The negative results of the WGET were surprising. Several potential explanations exist. First, the dose of etanercept used in the WGET may not have been sufficient. Studies of etanercept in psoriasis show an increased therapeutic effect at higher doses (e.g., 50 mg subcutaneous twice weekly) [21
]. In addition, etanercept may not be effective in diseases marked by granulomatous inflammation. For example, etanercept is not effective in Crohn's disease and sarcoidosis, which are both characterized by granulomatous inflammation. In a randomized, double-blind, placebo-controlled trial of 43 patients with moderate to severe Crohn's disease, use of etanercept (25 mg subcutaneously twice weekly) was not associated with an improvement in clinical response or clinical remission rates at 2, 4, or 8 weeks when compared to placebo [23
]. In an open-label study of etanercept in stage II/III sarcoidosis, enrollment was stopped after 17 patients since the use of etanercept was associated with both early and late treatment failure [24
No randomized clinical trials have been conducted to study the efficacy of other anti-TNF agents (i.e., infliximab or adalimumab) for AAV. Four case series and a prospective open-label trial  have been published describing the use of infliximab in WG [15
]. Results of these case series cannot be combined due to the use of different treatment regimens and outcome measures. In general, the majority of patients appear to respond and enter either a complete or partial remission. However, some patients did experience flares while receiving infliximab, and serious infections were reported.

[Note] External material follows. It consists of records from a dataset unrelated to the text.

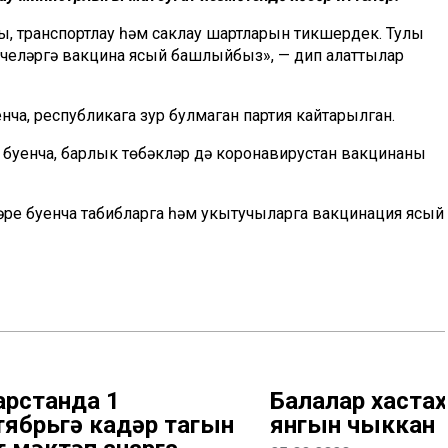
ны, транспортлау һәм саклау шартларын тикшердек. Тулы
үчеләргә вакцина ясый башлыйбыз», — дип аңлаттылар
ча, республикага зур булмаган партия кайтарылган.
буенча, барлык төбәкләр дә коронавирустан вакцинаның
ләре буенча табибларга һәм укытучыларга вакцинация ясый
арстанда 1
Балалар хаста
тябрьгә кадәр тагын
янгын чыккан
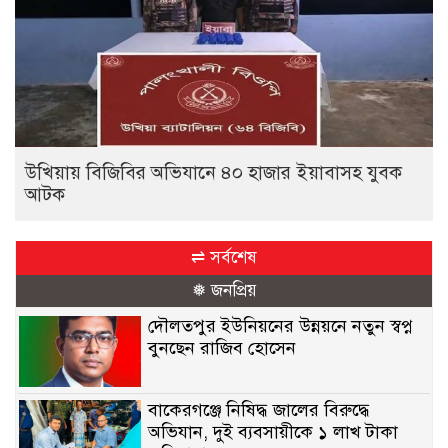
উখিয়ায় বিজিবির অভিযানে ৪০ হাজার ইয়াবাসহ যুবক
আটক
⇌ সর্বশেষ
❅ জনপ্রিয়
দৌলতপুর ইউনিয়নের উন্নয়নে নতুন স্বপ্ন
বুনছেন রাজিব হোসেন
বাকেরগঞ্জে নিষিদ্ধ জালের বিরুদ্ধে
অভিযান, দুই ব্যবসায়ীকে ১ লাখ টাকা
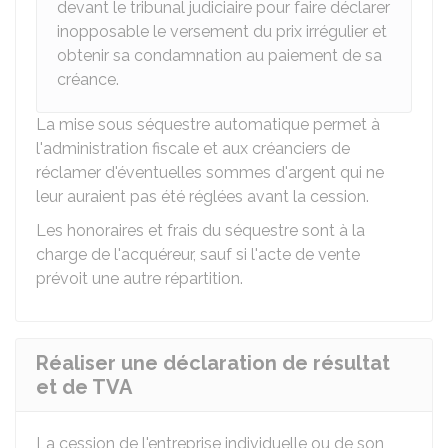
devant le tribunal judiciaire pour faire déclarer
inopposable le versement du prix irrégulier et
obtenir sa condamnation au paiement de sa
créance.
La mise sous séquestre automatique permet à
l'administration fiscale et aux créanciers de
réclamer d'éventuelles sommes d'argent qui ne
leur auraient pas été réglées avant la cession.
Les honoraires et frais du séquestre sont à la
charge de l'acquéreur, sauf si l'acte de vente
prévoit une autre répartition.
Réaliser une déclaration de résultat
et de TVA
La cession de l'entreprise individuelle ou de son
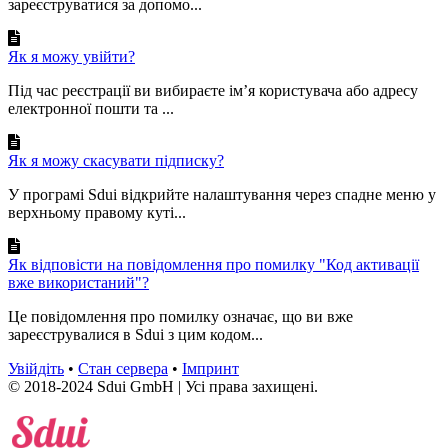
зареєструватися за допомо...
Як я можу увійти?
Під час реєстрації ви вибираєте ім’я користувача або адресу
електронної пошти та ...
Як я можу скасувати підписку?
У програмі Sdui відкрийте налаштування через спадне меню у
верхньому правому куті...
Як відповісти на повідомлення про помилку "Код активації
вже використаний"?
Це повідомлення про помилку означає, що ви вже
зареєструвалися в Sdui з цим кодом...
Увійдіть
•
Стан сервера
•
Імпринт
© 2018-2024 Sdui GmbH | Усі права захищені.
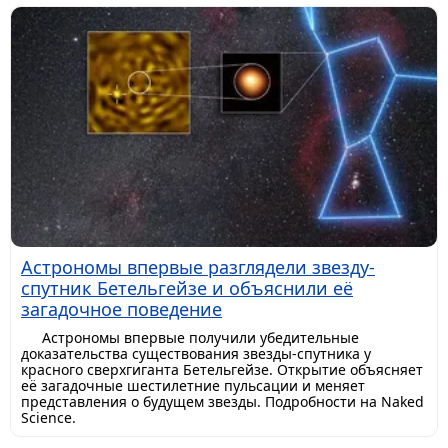
Астрономы впервые разглядели звезду-
спутник Бетельгейзе и объяснили её
загадочное поведение
Астрономы впервые получили убедительные
доказательства существования звезды-спутника у
красного сверхгиганта Бетельгейзе. Открытие объясняет
её загадочные шестилетние пульсации и меняет
представления о будущем звезды. Подробности на Naked
Science.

Infliximab use in Wegener's granulomatosis
The role of anti-TNF therapy for the treatment of AAV remains uncertain. Based on the WGET, etanercept should not be used to as monotherapy or adjunctive treatment to cyclophosphamide or methotrexate for induction or maintenance of remission in WG. Without randomized clinical trials, the ability of infliximab (or adalimumab) to induce or maintain remission cannot be fully assessed. Therefore, neither should not be used as first-line therapies for these vasculitides, and could be considered for refractory disease after review of the risks and benefits of therapy. Lastly, combination therapy with an anti-TNF therapy and cyclophosphamide should be used cautiously, given the increased risk of malignancy seen in the WGET and its subsequent analyses.